Sementara di Oman, Sultan Oman Haitham bin Tariq al-Said (64) yang menggantikan Sultan Qaboos bin Said al-Said pada 11 Januari 2020 berkomitmen melanjutkan kebijakan politik pendahulunya. Sheikh Haitham bin Tariq segera menyambut positif dibukanya hubungan diplomatik resmi Israel-UEA dan Israel-Bahrain.
Seperti diketahui, Oman pada era Sultan Qaboos dikenal menjalin hubungan mesra tidak resmi dengan Israel. PM Israel Benjamin Netanyahu telah mengunjungi Muscat, Oman, pada Oktober 2018 dan bertemu Sultan Qaboos. Dengan demikian, keluarga besar Al-Said yang berkuasa di Oman tetap ingin menjalin hubungan mesra tidak resmi dengan Israel.
Adapun Emir Qatar Sheikh Tamim bin Hamad al-Thani (40), yang juga dari generasi baru penguasa di kawasan Arab Teluk, meskipun masih menolak membuka hubungan diplomatik resmi dengan Israel, menjalin hubungan tidak resmi dengan Israel.
Qatar sering melakukan komunikasi dengan Israel ketika ingin memasok bantuan kemanusian ke Jalur Gaza. Tanpa lampu hijau dari Israel, bantuan kemanusian Qatar ke Jalur Gaza tidak mungkin terjadi. Qatar saat ini menjalin hubungan strategis dengan Hamas yang berkuasa di Jalur Gaza dan dalam waktu yang sama juga menjalin hubungan baik dengan Israel.

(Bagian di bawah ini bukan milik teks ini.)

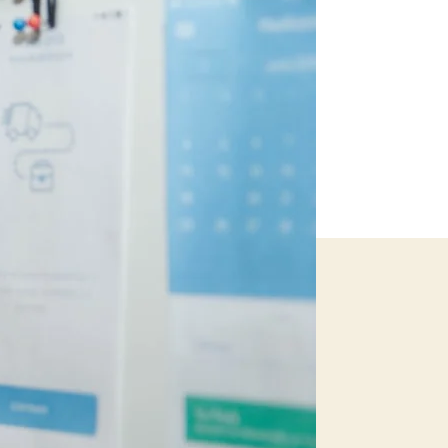
Guide
to
Budget
Travel!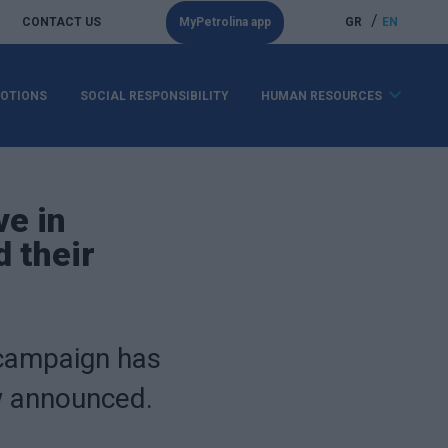
/
CONTACT US
MyPetrolina app
GR
EN
OTIONS
SOCIAL RESPONSIBILITY
HUMAN RESOURCES
ve in
 their
 campaign has
ow announced.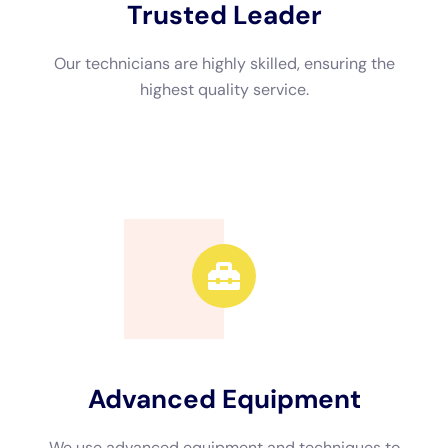
several benefits. Firstly, these professionals have the
expertise and knowledge to handle water damage effectively.
They understand the best practices for drying out your
property, removing excess moisture, and preventing mold
growth.
Additionally, water damage restoration companies have
access to specialized equipment and tools that are necessary
for effective restoration. They have high-powered fans,
dehumidifiers, and moisture meters that can help them identify
hidden moisture and dry out your property thoroughly.
Steps Involved in Water Damage Restoration in NY
The process of water damage restoration in NY typically
involves several steps. The first step is the assessment of the
damage. Professionals will inspect your property to determine
the extent of the damage and develop a restoration plan.
Once the assessment is complete, the next step is water
extraction. This involves removing standing water from your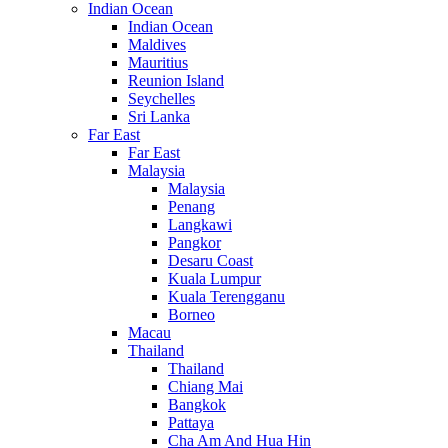
Indian Ocean
Indian Ocean
Maldives
Mauritius
Reunion Island
Seychelles
Sri Lanka
Far East
Far East
Malaysia
Malaysia
Penang
Langkawi
Pangkor
Desaru Coast
Kuala Lumpur
Kuala Terengganu
Borneo
Macau
Thailand
Thailand
Chiang Mai
Bangkok
Pattaya
Cha Am And Hua Hin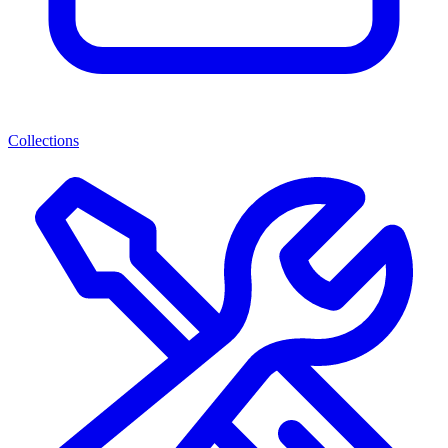
Collections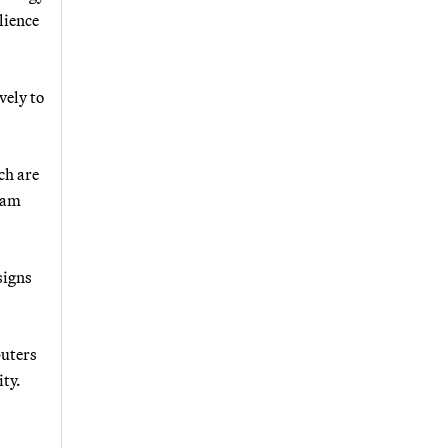
lience
vely to
ch are
ram
signs
puters
ity.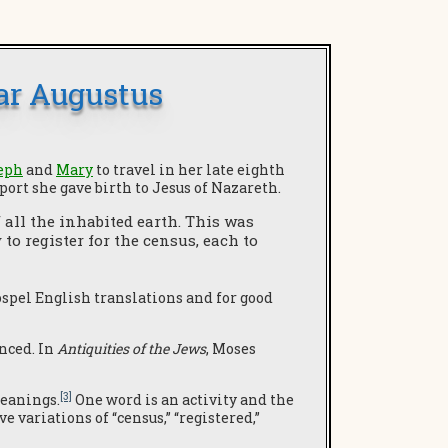
ar Augustus
eph
and
Mary
to travel in her late eighth
port she gave birth to Jesus of Nazareth.
 all the inhabited earth. This was
o register for the census, each to
ospel English translations and for good
enced. In
Antiquities of the Jews
, Moses
[3]
meanings.
One word is an activity and the
 variations of “census,” “registered,”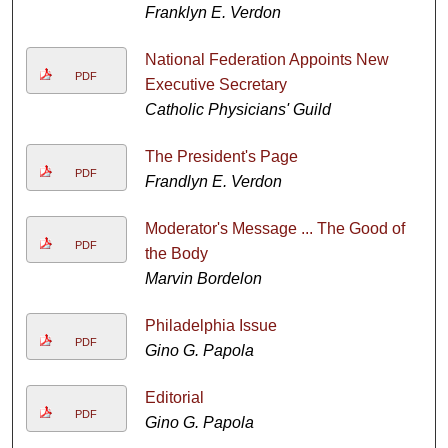
Franklyn E. Verdon
National Federation Appoints New
PDF
Executive Secretary
Catholic Physicians' Guild
The President's Page
PDF
Frandlyn E. Verdon
Moderator's Message ... The Good of
PDF
the Body
Marvin Bordelon
Philadelphia Issue
PDF
Gino G. Papola
Editorial
PDF
Gino G. Papola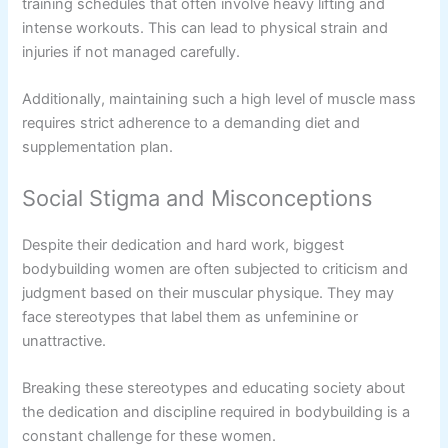
training schedules that often involve heavy lifting and
intense workouts. This can lead to physical strain and
injuries if not managed carefully.
Additionally, maintaining such a high level of muscle mass
requires strict adherence to a demanding diet and
supplementation plan.
Social Stigma and Misconceptions
Despite their dedication and hard work, biggest
bodybuilding women are often subjected to criticism and
judgment based on their muscular physique. They may
face stereotypes that label them as unfeminine or
unattractive.
Breaking these stereotypes and educating society about
the dedication and discipline required in bodybuilding is a
constant challenge for these women.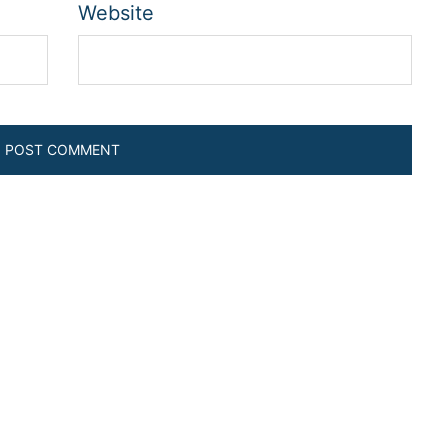
Website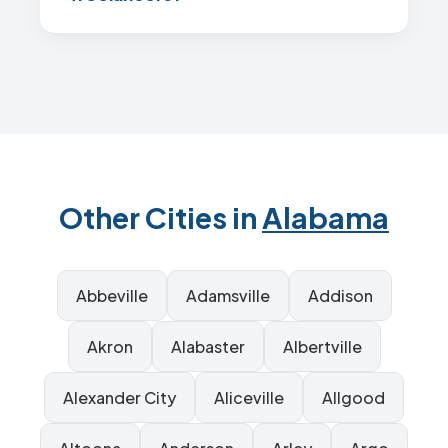
Other Cities in
Alabama
Abbeville
Adamsville
Addison
Akron
Alabaster
Albertville
Alexander City
Aliceville
Allgood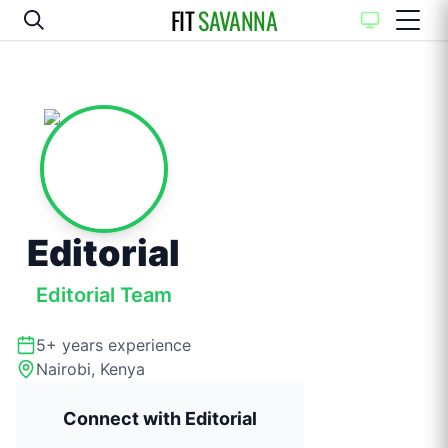
FIT
SAVANNA
Editorial
Editorial Team
5+
years experience
Nairobi, Kenya
Connect with
Editorial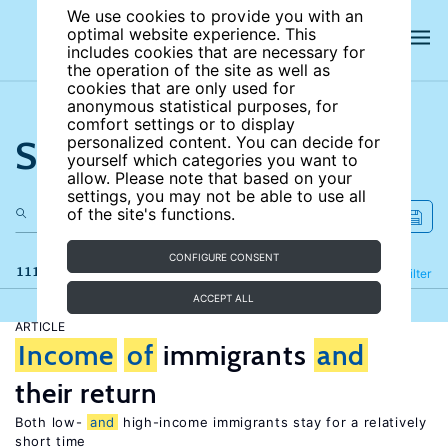
We use cookies to provide you with an
optimal website experience. This
includes cookies that are necessary for
the operation of the site as well as
cookies that are only used for
anonymous statistical purposes, for
comfort settings or to display
Search the site
personalized content. You can decide for
yourself which categories you want to
allow. Please note that based on your
settings, you may not be able to use all
of the site's functions.
CONFIGURE CONSENT
111 results
Refine
Filter
ACCEPT ALL
ARTICLE
Income
of
immigrants
and
their return
Both low-
and
high-income immigrants stay for a relatively
short time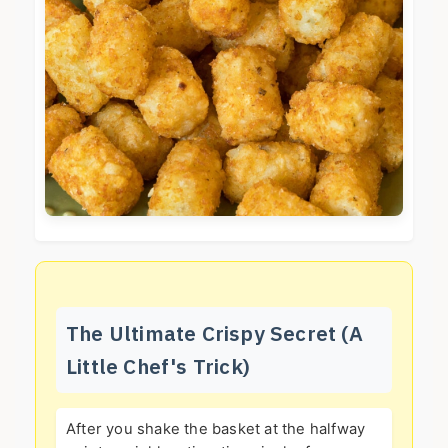
The Ultimate Crispy Secret (A
Little Chef's Trick)
After you shake the basket at the halfway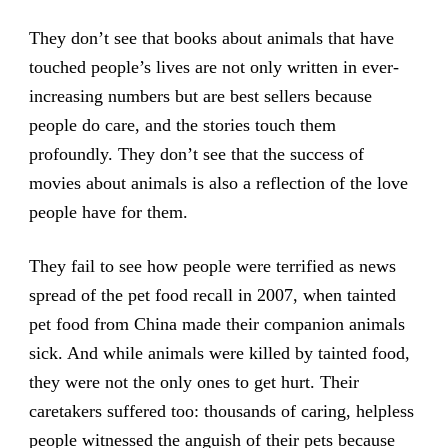
They don’t see that books about animals that have
touched people’s lives are not only written in ever-
increasing numbers but are best sellers because
people do care, and the stories touch them
profoundly. They don’t see that the success of
movies about animals is also a reflection of the love
people have for them.
They fail to see how people were terrified as news
spread of the pet food recall in 2007, when tainted
pet food from China made their companion animals
sick. And while animals were killed by tainted food,
they were not the only ones to get hurt. Their
caretakers suffered too: thousands of caring, helpless
people witnessed the anguish of their pets because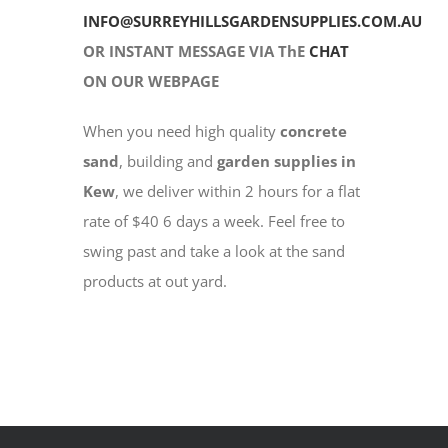
INFO@SURREYHILLSGARDENSUPPLIES.COM.AU
OR INSTANT MESSAGE VIA ThE
CHAT
ON OUR WEBPAGE
When you need high quality
concrete
sand
, building and
garden supplies in
Kew
, we deliver within 2 hours for a flat
rate of $40 6 days a week. Feel free to
swing past and take a look at the sand
products at out yard.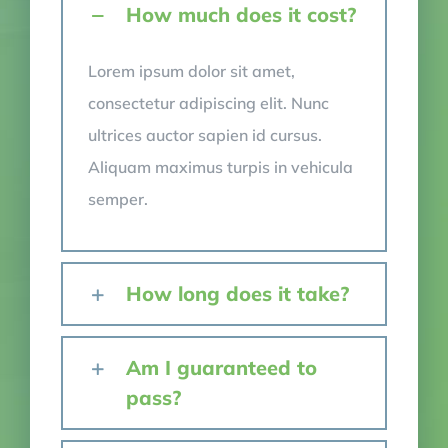
How much does it cost?
Lorem ipsum dolor sit amet,
consectetur adipiscing elit. Nunc
ultrices auctor sapien id cursus.
Aliquam maximus turpis in vehicula
semper.
How long does it take?
Am I guaranteed to
pass?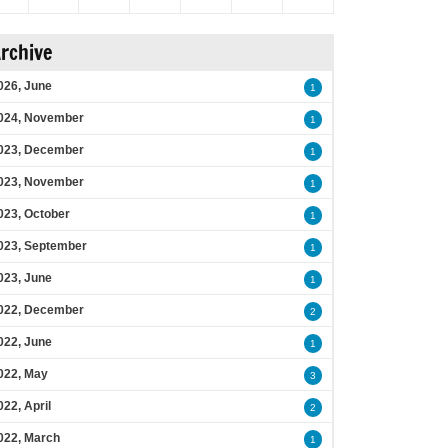
rchive
026, June
1
024, November
1
023, December
1
023, November
1
023, October
1
023, September
1
023, June
1
022, December
2
022, June
1
022, May
3
022, April
2
022, March
1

Barangkali hanya Kuwait yang punya sikap paling konservatif terhadap Israel. Kuwait selama ini tidak menjalin hubungan resmi ataupun tidak resmi dengan Israel. Kuwait selalu menegaskan akan menjadi negara Arab terakhir yang menjalin hubungan dengan Israel.